For Kubernetes deployments where local disks are ephemeral, configure at least one sink so the audit log survives pod replacement. See How-to: ship audit to S3, GCS, Kafka, or a SIEM webhook.


What is not in mcpgw

This list is as important as what is:

  • No DB. No state survives a restart except what’s on disk (audit, config, license).
  • No admin API. Configuration is YAML; reloading is SIGHUP. There is no POST /admin/rules.
  • No multi-tenancy. One mcpgw instance serves one logical tenant. Multi-tenant deployments run multiple instances.
  • No RBAC. mcpgw authenticates a request to a key (auth.keys[].id), not a user or role. Map keys to clients/agents at your auth proxy or assign one key per service. Per-key tool scoping is reserved for a future release.
  • No client identity model. The Mcp-Session-Id header is opaque; it identifies sessions, not users. If you need user-level audit, set the header to a stable user id at your auth boundary.
  • No quotas across instances. Rate-limit buckets are in-memory per process. Sharded mcpgw deployments have sharded buckets. Use a sticky LB if this matters.
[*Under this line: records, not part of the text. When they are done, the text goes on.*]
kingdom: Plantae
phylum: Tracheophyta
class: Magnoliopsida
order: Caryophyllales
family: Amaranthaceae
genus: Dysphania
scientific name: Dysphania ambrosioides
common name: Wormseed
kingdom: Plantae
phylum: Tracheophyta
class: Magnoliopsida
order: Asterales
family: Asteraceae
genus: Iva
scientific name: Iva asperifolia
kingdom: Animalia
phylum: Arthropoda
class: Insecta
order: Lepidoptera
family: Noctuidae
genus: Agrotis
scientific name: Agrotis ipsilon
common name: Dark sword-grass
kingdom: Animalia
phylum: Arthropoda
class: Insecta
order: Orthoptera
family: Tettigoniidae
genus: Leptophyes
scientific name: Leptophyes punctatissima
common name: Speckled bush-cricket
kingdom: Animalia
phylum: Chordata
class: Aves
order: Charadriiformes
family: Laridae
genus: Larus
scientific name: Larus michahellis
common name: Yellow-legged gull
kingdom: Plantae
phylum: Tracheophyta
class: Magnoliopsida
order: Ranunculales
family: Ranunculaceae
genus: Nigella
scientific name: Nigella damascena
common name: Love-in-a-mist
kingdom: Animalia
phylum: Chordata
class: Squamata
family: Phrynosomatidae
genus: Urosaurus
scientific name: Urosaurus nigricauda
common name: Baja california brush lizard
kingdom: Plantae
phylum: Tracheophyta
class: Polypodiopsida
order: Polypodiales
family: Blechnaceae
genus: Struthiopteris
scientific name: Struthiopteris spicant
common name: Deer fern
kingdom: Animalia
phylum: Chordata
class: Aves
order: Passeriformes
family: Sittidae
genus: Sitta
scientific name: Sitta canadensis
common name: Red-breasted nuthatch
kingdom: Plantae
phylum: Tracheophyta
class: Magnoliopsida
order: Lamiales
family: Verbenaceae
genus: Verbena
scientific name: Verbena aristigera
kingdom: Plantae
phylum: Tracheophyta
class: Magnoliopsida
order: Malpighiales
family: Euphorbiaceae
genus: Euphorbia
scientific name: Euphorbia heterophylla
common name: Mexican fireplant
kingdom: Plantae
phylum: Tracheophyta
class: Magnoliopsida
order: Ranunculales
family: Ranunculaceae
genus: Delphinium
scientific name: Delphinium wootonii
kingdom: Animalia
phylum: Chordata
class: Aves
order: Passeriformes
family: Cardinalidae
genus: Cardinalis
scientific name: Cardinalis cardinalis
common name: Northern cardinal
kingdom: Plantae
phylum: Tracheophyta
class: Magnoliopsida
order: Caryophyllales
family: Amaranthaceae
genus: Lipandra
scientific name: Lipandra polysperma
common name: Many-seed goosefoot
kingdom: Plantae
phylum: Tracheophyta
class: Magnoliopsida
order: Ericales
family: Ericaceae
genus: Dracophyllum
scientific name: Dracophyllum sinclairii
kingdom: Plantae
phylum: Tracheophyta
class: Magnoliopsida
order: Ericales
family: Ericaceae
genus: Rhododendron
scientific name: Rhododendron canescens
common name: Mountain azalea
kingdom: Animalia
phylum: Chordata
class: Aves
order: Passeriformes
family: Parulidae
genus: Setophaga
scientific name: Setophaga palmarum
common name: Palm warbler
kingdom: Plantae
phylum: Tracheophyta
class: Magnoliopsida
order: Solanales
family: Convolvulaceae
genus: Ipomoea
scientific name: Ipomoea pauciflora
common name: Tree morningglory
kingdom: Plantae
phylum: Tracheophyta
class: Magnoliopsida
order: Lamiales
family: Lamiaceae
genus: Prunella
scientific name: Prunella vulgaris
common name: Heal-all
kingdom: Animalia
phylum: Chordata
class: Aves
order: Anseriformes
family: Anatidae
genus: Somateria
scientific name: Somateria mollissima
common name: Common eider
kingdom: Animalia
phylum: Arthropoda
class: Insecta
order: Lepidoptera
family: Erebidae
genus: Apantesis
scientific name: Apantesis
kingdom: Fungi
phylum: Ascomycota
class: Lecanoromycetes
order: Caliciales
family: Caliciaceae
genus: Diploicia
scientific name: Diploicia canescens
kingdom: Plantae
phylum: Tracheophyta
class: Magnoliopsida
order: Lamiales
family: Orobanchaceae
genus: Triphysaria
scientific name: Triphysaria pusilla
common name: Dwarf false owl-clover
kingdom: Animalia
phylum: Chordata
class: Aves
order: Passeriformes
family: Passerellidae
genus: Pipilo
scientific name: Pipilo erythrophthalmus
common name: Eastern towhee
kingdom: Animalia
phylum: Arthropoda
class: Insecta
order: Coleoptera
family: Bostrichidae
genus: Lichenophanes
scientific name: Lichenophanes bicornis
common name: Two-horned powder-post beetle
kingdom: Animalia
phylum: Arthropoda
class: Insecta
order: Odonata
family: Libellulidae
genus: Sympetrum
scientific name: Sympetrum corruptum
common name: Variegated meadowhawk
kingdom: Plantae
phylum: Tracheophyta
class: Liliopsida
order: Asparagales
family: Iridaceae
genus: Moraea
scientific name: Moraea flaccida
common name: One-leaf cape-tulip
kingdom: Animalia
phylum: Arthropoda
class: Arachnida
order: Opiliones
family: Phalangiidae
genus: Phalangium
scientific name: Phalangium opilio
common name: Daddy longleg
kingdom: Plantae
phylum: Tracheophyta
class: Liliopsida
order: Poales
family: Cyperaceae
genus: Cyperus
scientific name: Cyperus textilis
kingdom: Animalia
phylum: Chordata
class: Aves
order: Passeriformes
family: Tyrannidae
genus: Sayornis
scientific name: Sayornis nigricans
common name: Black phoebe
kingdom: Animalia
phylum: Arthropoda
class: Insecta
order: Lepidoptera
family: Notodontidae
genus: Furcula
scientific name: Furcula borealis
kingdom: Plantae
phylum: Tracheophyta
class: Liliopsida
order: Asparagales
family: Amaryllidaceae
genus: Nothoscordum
These omissions are deliberate. Every feature you do not have is a feature you do not need to operate, secure, or test.


Where this leads

The most useful thing to take away: mcpgw is a leaf in your platform, not a hub. It does proxying and policy. It does not own identity, secrets, deployment, or observability — it forwards to systems you already run. The simplicity of the gateway is what allows it to be deployed close to where MCP traffic lives without becoming the next thing you have to operate.

For “but how would I do X?” questions, the answer is usually “in a system you already have.” For “what does mcpgw do that I can’t easily do?” the answer is “parse MCP, apply policy, emit standardized telemetry, and audit every decision — all in one box, all in seconds.”